- Patpat Location within Mindanao mainland Patpat Location within Philippines
- Coordinates: 8°11′45.6″N 125°3′50.4″E﻿ / ﻿8.196000°N 125.064000°E
- Country: Philippines
- Province: Bukidnon
- City: Malaybalay
- Districts: North Highway District

Government
- • Type: Barangay Council
- • Body: Sangguniang Barangay
- • Chairman: Renante M. Okit

Area
- • Total: 46.92 km^{2} (18.12 sq mi)
- Elevation: 855 m (2,805 ft)

Population (2015)
- • Total: 3,833
- • Density: 81.69/km^{2} (211.6/sq mi)
- PSGC: 101312025.
- IRA (2020): Php 4,180,576

= Patpat =

Patpat is the de facto name for barangay Lapu-Lapu of Malaybalay City, Philippines. As of the 2015 census, it has a population of 3,833 people.

== About ==
Patpat is located in the North Highway District and is bounded to the north by Impalutao of the Municipality of Impasug-ong, to the east and south by Kalasungay, to and to the west by Dalwangan. It is characterized by undulating plains in the south and a mountainous terrain in the north, dotted with waterfalls such as the Tugisan and Salaysay (Migue) falls.

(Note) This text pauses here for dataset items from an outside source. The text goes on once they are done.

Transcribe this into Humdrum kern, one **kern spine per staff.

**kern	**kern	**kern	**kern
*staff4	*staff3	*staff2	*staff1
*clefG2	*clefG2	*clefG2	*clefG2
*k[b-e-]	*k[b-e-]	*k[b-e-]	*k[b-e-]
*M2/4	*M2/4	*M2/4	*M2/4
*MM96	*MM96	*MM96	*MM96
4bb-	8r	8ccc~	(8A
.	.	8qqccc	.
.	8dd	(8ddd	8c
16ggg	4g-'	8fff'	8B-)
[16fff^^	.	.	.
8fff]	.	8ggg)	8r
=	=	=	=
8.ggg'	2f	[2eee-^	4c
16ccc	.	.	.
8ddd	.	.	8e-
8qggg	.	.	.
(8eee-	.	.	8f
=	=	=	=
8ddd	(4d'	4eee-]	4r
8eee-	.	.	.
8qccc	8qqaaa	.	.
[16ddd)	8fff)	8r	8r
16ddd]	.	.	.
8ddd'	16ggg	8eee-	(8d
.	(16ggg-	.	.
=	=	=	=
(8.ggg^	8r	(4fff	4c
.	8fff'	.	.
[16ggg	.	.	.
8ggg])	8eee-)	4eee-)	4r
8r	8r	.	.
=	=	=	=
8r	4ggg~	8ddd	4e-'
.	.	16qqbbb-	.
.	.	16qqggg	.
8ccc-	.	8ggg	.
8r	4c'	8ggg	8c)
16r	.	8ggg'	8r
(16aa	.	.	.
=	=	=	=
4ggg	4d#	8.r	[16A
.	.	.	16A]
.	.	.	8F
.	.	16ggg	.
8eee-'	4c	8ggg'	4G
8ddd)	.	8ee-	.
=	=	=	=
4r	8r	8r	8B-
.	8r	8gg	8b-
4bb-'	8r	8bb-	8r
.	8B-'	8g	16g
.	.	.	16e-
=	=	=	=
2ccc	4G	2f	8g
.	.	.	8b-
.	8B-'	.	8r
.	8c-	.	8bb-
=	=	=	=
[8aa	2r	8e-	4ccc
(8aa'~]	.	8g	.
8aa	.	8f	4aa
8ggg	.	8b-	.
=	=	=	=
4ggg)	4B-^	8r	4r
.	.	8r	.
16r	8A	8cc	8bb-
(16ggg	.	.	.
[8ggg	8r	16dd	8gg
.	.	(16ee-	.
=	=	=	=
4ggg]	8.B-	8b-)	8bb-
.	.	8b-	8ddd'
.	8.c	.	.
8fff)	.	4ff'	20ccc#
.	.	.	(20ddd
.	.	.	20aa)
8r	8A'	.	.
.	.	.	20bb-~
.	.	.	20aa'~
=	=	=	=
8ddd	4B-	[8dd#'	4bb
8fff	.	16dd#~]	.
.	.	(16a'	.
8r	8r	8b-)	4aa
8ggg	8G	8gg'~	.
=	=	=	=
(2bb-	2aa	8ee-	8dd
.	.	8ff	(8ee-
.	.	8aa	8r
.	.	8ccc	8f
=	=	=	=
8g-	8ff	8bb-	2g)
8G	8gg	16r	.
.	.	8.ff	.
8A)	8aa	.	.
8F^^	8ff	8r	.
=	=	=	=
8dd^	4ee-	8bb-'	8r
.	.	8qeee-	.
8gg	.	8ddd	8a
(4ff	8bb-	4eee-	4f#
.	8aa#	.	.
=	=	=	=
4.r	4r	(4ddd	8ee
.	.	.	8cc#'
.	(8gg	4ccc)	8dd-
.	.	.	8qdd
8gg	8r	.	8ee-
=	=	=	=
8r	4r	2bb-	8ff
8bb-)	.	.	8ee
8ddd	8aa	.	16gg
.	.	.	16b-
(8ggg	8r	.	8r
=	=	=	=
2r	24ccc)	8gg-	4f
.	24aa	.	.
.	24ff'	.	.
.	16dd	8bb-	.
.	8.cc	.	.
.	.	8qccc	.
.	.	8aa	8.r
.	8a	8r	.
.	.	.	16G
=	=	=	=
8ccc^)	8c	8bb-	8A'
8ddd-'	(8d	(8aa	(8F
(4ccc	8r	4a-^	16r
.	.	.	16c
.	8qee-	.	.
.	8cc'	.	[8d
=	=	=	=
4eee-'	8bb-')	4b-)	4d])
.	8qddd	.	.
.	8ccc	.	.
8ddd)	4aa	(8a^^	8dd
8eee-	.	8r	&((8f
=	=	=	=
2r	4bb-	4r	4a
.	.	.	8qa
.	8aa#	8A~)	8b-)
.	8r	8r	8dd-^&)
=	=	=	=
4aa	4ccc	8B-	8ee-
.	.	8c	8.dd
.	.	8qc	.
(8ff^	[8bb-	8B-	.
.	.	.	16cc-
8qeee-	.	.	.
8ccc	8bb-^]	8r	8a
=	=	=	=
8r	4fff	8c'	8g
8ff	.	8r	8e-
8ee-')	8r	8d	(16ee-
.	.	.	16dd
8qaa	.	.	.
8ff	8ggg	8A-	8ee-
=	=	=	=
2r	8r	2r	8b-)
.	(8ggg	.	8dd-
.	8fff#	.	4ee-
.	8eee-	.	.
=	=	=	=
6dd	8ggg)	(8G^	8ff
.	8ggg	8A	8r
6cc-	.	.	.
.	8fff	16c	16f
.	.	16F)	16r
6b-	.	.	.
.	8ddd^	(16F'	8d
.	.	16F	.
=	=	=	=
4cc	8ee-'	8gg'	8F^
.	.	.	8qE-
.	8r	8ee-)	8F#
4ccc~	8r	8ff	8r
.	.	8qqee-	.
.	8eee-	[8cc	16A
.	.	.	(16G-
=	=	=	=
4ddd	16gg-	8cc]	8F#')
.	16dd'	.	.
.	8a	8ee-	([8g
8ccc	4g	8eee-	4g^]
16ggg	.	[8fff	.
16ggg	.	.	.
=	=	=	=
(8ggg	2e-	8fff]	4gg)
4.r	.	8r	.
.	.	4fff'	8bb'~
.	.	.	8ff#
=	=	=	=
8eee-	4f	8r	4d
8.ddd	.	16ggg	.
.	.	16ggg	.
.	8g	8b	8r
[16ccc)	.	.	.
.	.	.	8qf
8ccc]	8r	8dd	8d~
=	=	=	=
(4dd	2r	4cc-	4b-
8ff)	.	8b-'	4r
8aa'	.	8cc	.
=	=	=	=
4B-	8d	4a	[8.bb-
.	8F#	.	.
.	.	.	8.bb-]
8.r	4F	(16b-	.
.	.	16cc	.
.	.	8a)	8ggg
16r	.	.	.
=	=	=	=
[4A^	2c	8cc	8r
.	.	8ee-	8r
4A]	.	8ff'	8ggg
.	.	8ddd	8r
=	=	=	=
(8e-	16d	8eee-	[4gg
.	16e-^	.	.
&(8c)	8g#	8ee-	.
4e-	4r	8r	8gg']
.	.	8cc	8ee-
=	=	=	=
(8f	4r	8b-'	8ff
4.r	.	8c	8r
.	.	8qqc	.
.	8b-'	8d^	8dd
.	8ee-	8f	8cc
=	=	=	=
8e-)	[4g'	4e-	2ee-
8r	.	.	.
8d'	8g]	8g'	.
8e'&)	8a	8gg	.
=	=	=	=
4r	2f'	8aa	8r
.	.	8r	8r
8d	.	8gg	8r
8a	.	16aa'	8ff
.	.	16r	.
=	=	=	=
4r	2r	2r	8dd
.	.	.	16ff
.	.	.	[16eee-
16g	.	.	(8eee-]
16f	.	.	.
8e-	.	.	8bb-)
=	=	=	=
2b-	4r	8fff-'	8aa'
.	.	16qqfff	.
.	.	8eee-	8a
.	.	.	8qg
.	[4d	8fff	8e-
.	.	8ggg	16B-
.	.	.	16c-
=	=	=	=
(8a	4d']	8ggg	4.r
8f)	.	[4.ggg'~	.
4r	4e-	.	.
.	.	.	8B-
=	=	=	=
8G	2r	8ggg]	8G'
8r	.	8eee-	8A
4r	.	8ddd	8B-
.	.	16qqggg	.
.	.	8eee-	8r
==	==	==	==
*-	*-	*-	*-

The bulk of Patpat's territory is grassland and is classified as agricultural land. According to the 2012-2022 Comprehensive Land Use Plan of the city government, Patpat is reclassified into an agri-industrial cluster to host poultry and hog farms. There is one public elementary school; secondary education is provided by schools in neighboring Kalasungay and Dalwangan, with some students even enrolling in the schools in Poblacion

The barangay was renamed into Lapu-Lapu in 1967 by virtue of Republic Act No. 5087 but the name Patpat is still commonly used and the renaming is unknown to most of the residents. Therefore, in all government documents, the village is designated as Patpat with the de jure name Lapu-Lapu in parentheses.